LADY LESHURR - Friggin L

Self-released :: 2011 :: download mixtape

It is not the first time, though, that Lady Leshurr is identified as a rising star, or that she is noticed in America. It happened already, by 2011, with her third – or maybe her fourth, depending on how we count them – mixtape: Friggin L. This was such a defining release for her, that she would name that way her own clothing brand. The reason why this was noticed, was her own take on Chris Brown's "Look at Me Now". Her video was a parody of the original one, and it buzzed significantly on the Internet, catching the ears of people like Lil Wayne and Trey Songz. And Lady Leshurr's notoriety developed even further a bit later, with the success of her single "Blazin’", a collaboration with the production duo Torqux. By then, she had been offered attracting deals by major labels. But she declined their proposals, apparently unhappy with being positioned as a rival to Nicki Minaj.

This background story is telling us something about Lady Leshurr: her music has a strong US focus, even if she is associated to the grime scene. After having been an actress in a movie about gangs, 1 Day, by 2009, and relocated to London, she'd been acknowledged by grime rappers as one of them. And her style, made for a large part of freestyles delivered in double time on IDM-sounding music – she even collaborated with electronic music veterans like Orbital – was quite close to theirs. However, the citizen of Birmingham whom Melesha O'Garro was, has been primarily influenced by the likes of Eminem, Missy Elliott and Busta Rhymes, in their most extravagant times. And her music is full of such American influences.
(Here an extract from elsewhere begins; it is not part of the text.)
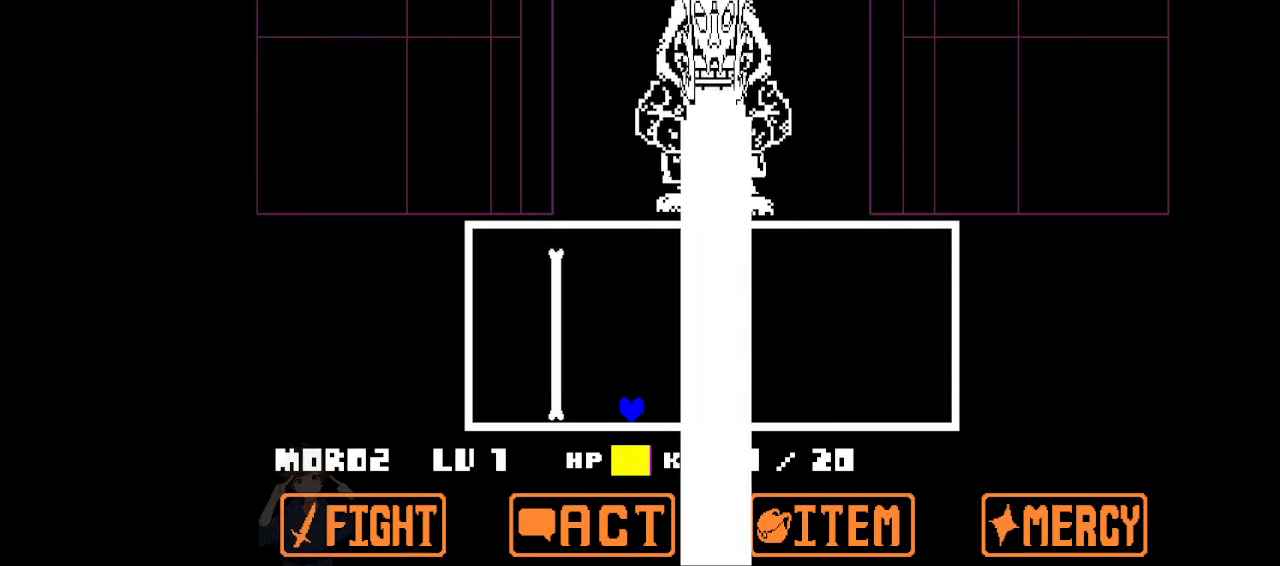
{"keys": ["right", "up"], "events": [[333, "up", "down"], [467, "right", "down"]]}
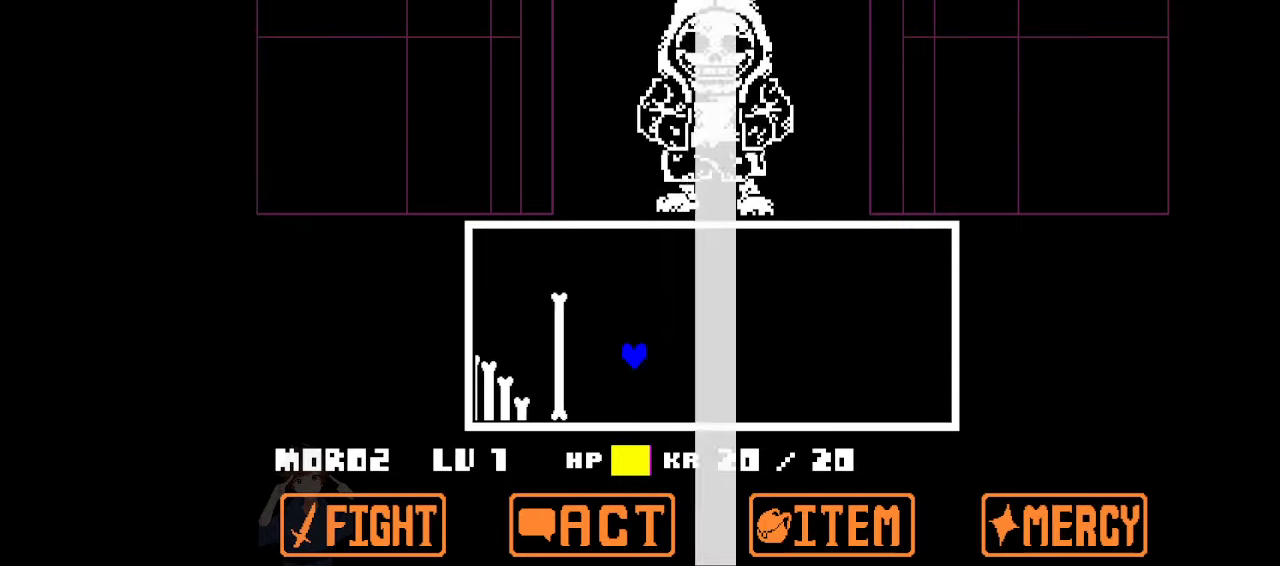
{"keys": ["right"], "events": [[267, "right", "up"], [300, "up", "up"], [433, "right", "down"]]}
This is obvious on Friggin L. This traditional kind of mixtape – it compiled freestyles delivered on existing materials – did not only appropriate Chris Brown's music. As early as with the first track, with her impressively quick flow, she rode Rick Ross' monstrous "B.M.F". She did the same with Lil Wayne and Cory Gunz's "6 Foot 7 Foot". And then, with "Pizzin' on 'Em", putting aside her typical style of rap, she imitated Nicki Minaj's in a convincing way on her own "Did It on 'Em". It was only at the end, with "Touch a Follow Button", that Leshurr recalled where she was from. When, as an Englishwoman of Caribbean descent, she turned into dancehall; or when she was 100% grime again with Tinchy Stryder's "Game Over".

It was actually the second time that Lady Leshurr played with that track. She had done it one year earlier, along with seven other UK female rappers, on a powerful feminist anthem. But with Friggin L, it was her own manifesto that she delivered.